• **What to work on**: Output the material exactly, line by line.

• **Data for review**:

────────

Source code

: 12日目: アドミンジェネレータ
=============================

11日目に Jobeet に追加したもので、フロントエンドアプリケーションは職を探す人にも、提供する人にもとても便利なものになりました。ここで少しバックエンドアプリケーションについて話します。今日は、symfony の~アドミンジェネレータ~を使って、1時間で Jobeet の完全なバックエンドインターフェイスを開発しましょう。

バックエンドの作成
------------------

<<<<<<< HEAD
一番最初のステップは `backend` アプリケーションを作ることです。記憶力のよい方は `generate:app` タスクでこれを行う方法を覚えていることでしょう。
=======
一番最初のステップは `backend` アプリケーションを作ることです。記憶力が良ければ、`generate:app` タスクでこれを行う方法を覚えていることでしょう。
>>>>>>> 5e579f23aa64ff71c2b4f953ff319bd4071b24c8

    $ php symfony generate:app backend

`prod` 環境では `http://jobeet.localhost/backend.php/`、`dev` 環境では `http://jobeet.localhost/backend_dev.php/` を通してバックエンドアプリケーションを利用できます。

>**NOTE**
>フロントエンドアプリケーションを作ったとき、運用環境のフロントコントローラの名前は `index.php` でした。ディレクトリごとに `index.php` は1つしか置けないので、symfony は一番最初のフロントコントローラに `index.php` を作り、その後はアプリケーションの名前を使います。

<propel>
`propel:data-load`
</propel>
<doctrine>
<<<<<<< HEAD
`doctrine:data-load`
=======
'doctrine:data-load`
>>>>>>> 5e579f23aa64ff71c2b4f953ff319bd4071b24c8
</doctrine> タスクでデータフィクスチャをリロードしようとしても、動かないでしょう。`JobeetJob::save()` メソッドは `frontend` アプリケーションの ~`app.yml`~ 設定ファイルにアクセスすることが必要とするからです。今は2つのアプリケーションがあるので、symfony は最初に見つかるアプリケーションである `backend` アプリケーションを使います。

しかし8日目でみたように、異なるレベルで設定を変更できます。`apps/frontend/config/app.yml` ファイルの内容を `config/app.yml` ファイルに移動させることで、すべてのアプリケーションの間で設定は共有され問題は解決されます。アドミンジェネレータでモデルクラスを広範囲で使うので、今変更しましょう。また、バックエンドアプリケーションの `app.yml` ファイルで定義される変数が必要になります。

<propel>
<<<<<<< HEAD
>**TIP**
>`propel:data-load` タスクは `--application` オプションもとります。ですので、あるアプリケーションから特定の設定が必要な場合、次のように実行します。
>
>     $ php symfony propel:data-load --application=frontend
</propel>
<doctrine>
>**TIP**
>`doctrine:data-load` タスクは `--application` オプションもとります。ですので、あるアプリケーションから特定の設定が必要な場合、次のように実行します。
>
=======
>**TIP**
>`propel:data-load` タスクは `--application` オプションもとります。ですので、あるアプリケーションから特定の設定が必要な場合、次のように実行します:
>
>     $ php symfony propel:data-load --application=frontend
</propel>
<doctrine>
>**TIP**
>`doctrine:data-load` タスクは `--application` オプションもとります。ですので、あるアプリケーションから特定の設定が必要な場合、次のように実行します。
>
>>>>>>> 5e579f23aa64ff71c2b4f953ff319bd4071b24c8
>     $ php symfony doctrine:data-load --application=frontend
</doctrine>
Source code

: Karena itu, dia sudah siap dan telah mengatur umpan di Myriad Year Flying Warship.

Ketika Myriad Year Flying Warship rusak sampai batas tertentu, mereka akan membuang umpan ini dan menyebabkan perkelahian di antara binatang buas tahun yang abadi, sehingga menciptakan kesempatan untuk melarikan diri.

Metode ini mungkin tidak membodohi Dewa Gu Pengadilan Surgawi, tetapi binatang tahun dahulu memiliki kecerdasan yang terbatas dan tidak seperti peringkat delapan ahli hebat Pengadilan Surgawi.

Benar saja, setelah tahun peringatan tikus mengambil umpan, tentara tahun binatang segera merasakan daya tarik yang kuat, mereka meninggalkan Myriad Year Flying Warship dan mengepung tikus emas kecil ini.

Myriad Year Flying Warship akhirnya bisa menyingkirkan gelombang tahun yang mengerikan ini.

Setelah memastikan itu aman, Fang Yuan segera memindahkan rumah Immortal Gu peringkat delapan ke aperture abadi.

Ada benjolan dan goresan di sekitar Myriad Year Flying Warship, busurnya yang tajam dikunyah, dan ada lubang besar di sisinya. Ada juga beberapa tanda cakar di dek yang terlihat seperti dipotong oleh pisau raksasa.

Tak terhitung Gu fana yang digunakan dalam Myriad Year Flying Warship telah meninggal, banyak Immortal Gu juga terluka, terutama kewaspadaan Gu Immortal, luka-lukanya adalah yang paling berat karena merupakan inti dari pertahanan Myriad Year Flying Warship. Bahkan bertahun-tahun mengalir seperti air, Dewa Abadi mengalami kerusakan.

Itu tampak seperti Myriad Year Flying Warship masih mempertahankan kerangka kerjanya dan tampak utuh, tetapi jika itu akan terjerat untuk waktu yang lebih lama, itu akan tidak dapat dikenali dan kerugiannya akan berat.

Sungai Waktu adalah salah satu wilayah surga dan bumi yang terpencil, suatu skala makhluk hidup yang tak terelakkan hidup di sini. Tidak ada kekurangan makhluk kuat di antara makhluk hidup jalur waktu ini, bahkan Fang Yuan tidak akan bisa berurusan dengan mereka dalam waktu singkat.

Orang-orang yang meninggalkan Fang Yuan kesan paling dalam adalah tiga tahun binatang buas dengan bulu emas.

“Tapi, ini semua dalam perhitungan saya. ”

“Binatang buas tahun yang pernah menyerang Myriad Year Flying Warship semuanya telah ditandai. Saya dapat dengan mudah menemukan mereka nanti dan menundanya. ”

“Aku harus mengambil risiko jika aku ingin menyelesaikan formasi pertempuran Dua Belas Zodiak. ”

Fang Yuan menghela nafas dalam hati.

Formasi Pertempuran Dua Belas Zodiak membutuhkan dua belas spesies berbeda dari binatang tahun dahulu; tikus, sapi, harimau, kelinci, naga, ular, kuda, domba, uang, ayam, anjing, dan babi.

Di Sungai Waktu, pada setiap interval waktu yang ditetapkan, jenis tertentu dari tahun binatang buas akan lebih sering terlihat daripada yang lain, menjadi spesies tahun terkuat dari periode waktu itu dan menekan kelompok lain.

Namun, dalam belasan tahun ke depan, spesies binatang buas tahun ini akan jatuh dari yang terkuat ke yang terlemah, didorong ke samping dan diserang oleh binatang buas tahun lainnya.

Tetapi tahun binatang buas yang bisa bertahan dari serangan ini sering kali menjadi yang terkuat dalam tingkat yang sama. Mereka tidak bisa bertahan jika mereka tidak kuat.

────────

• **Solved exercise**:
Source code

: 12日目: アドミンジェネレータ
=============================

11日目に Jobeet に追加したもので、フロントエンドアプリケーションは職を探す人にも、提供する人にもとても便利なものになりました。ここで少しバックエンドアプリケーションについて話します。今日は、symfony の~アドミンジェネレータ~を使って、1時間で Jobeet の完全なバックエンドインターフェイスを開発しましょう。

バックエンドの作成
------------------

<<<<<<< HEAD
一番最初のステップは `backend` アプリケーションを作ることです。記憶力のよい方は `generate:app` タスクでこれを行う方法を覚えていることでしょう。
=======
一番最初のステップは `backend` アプリケーションを作ることです。記憶力が良ければ、`generate:app` タスクでこれを行う方法を覚えていることでしょう。
>>>>>>> 5e579f23aa64ff71c2b4f953ff319bd4071b24c8

    $ php symfony generate:app backend

`prod` 環境では `http://jobeet.localhost/backend.php/`、`dev` 環境では `http://jobeet.localhost/backend_dev.php/` を通してバックエンドアプリケーションを利用できます。

>**NOTE**
>フロントエンドアプリケーションを作ったとき、運用環境のフロントコントローラの名前は `index.php` でした。ディレクトリごとに `index.php` は1つしか置けないので、symfony は一番最初のフロントコントローラに `index.php` を作り、その後はアプリケーションの名前を使います。

<propel>
`propel:data-load`
</propel>
<doctrine>
<<<<<<< HEAD
`doctrine:data-load`
=======
'doctrine:data-load`
>>>>>>> 5e579f23aa64ff71c2b4f953ff319bd4071b24c8
</doctrine> タスクでデータフィクスチャをリロードしようとしても、動かないでしょう。`JobeetJob::save()` メソッドは `frontend` アプリケーションの ~`app.yml`~ 設定ファイルにアクセスすることが必要とするからです。今は2つのアプリケーションがあるので、symfony は最初に見つかるアプリケーションである `backend` アプリケーションを使います。

しかし8日目でみたように、異なるレベルで設定を変更できます。`apps/frontend/config/app.yml` ファイルの内容を `config/app.yml` ファイルに移動させることで、すべてのアプリケーションの間で設定は共有され問題は解決されます。アドミンジェネレータでモデルクラスを広範囲で使うので、今変更しましょう。また、バックエンドアプリケーションの `app.yml` ファイルで定義される変数が必要になります。

<propel>
<<<<<<< HEAD
>**TIP**
>`propel:data-load` タスクは `--application` オプションもとります。ですので、あるアプリケーションから特定の設定が必要な場合、次のように実行します。
>
>     $ php symfony propel:data-load --application=frontend
</propel>
<doctrine>
>**TIP**
>`doctrine:data-load` タスクは `--application` オプションもとります。ですので、あるアプリケーションから特定の設定が必要な場合、次のように実行します。
>
=======
>**TIP**
>`propel:data-load` タスクは `--application` オプションもとります。ですので、あるアプリケーションから特定の設定が必要な場合、次のように実行します:
>
>     $ php symfony propel:data-load --application=frontend
</propel>
<doctrine>
>**TIP**
>`doctrine:data-load` タスクは `--application` オプションもとります。ですので、あるアプリケーションから特定の設定が必要な場合、次のように実行します。
>
>>>>>>> 5e579f23aa64ff71c2b4f953ff319bd4071b24c8
>     $ php symfony doctrine:data-load --application=frontend
</doctrine>
Source code

: Karena itu, dia sudah siap dan telah mengatur umpan di Myriad Year Flying Warship.

Ketika Myriad Year Flying Warship rusak sampai batas tertentu, mereka akan membuang umpan ini dan menyebabkan perkelahian di antara binatang buas tahun yang abadi, sehingga menciptakan kesempatan untuk melarikan diri.

Metode ini mungkin tidak membodohi Dewa Gu Pengadilan Surgawi, tetapi binatang tahun dahulu memiliki kecerdasan yang terbatas dan tidak seperti peringkat delapan ahli hebat Pengadilan Surgawi.

Benar saja, setelah tahun peringatan tikus mengambil umpan, tentara tahun binatang segera merasakan daya tarik yang kuat, mereka meninggalkan Myriad Year Flying Warship dan mengepung tikus emas kecil ini.

Myriad Year Flying Warship akhirnya bisa menyingkirkan gelombang tahun yang mengerikan ini.

Setelah memastikan itu aman, Fang Yuan segera memindahkan rumah Immortal Gu peringkat delapan ke aperture abadi.

Ada benjolan dan goresan di sekitar Myriad Year Flying Warship, busurnya yang tajam dikunyah, dan ada lubang besar di sisinya. Ada juga beberapa tanda cakar di dek yang terlihat seperti dipotong oleh pisau raksasa.

Tak terhitung Gu fana yang digunakan dalam Myriad Year Flying Warship telah meninggal, banyak Immortal Gu juga terluka, terutama kewaspadaan Gu Immortal, luka-lukanya adalah yang paling berat karena merupakan inti dari pertahanan Myriad Year Flying Warship. Bahkan bertahun-tahun mengalir seperti air, Dewa Abadi mengalami kerusakan.

Itu tampak seperti Myriad Year Flying Warship masih mempertahankan kerangka kerjanya dan tampak utuh, tetapi jika itu akan terjerat untuk waktu yang lebih lama, itu akan tidak dapat dikenali dan kerugiannya akan berat.

Sungai Waktu adalah salah satu wilayah surga dan bumi yang terpencil, suatu skala makhluk hidup yang tak terelakkan hidup di sini. Tidak ada kekurangan makhluk kuat di antara makhluk hidup jalur waktu ini, bahkan Fang Yuan tidak akan bisa berurusan dengan mereka dalam waktu singkat.

Orang-orang yang meninggalkan Fang Yuan kesan paling dalam adalah tiga tahun binatang buas dengan bulu emas.

“Tapi, ini semua dalam perhitungan saya. ”

“Binatang buas tahun yang pernah menyerang Myriad Year Flying Warship semuanya telah ditandai. Saya dapat dengan mudah menemukan mereka nanti dan menundanya. ”

“Aku harus mengambil risiko jika aku ingin menyelesaikan formasi pertempuran Dua Belas Zodiak. ”

Fang Yuan menghela nafas dalam hati.

Formasi Pertempuran Dua Belas Zodiak membutuhkan dua belas spesies berbeda dari binatang tahun dahulu; tikus, sapi, harimau, kelinci, naga, ular, kuda, domba, uang, ayam, anjing, dan babi.

Di Sungai Waktu, pada setiap interval waktu yang ditetapkan, jenis tertentu dari tahun binatang buas akan lebih sering terlihat daripada yang lain, menjadi spesies tahun terkuat dari periode waktu itu dan menekan kelompok lain.

Namun, dalam belasan tahun ke depan, spesies binatang buas tahun ini akan jatuh dari yang terkuat ke yang terlemah, didorong ke samping dan diserang oleh binatang buas tahun lainnya.

Tetapi tahun binatang buas yang bisa bertahan dari serangan ini sering kali menjadi yang terkuat dalam tingkat yang sama. Mereka tidak bisa bertahan jika mereka tidak kuat.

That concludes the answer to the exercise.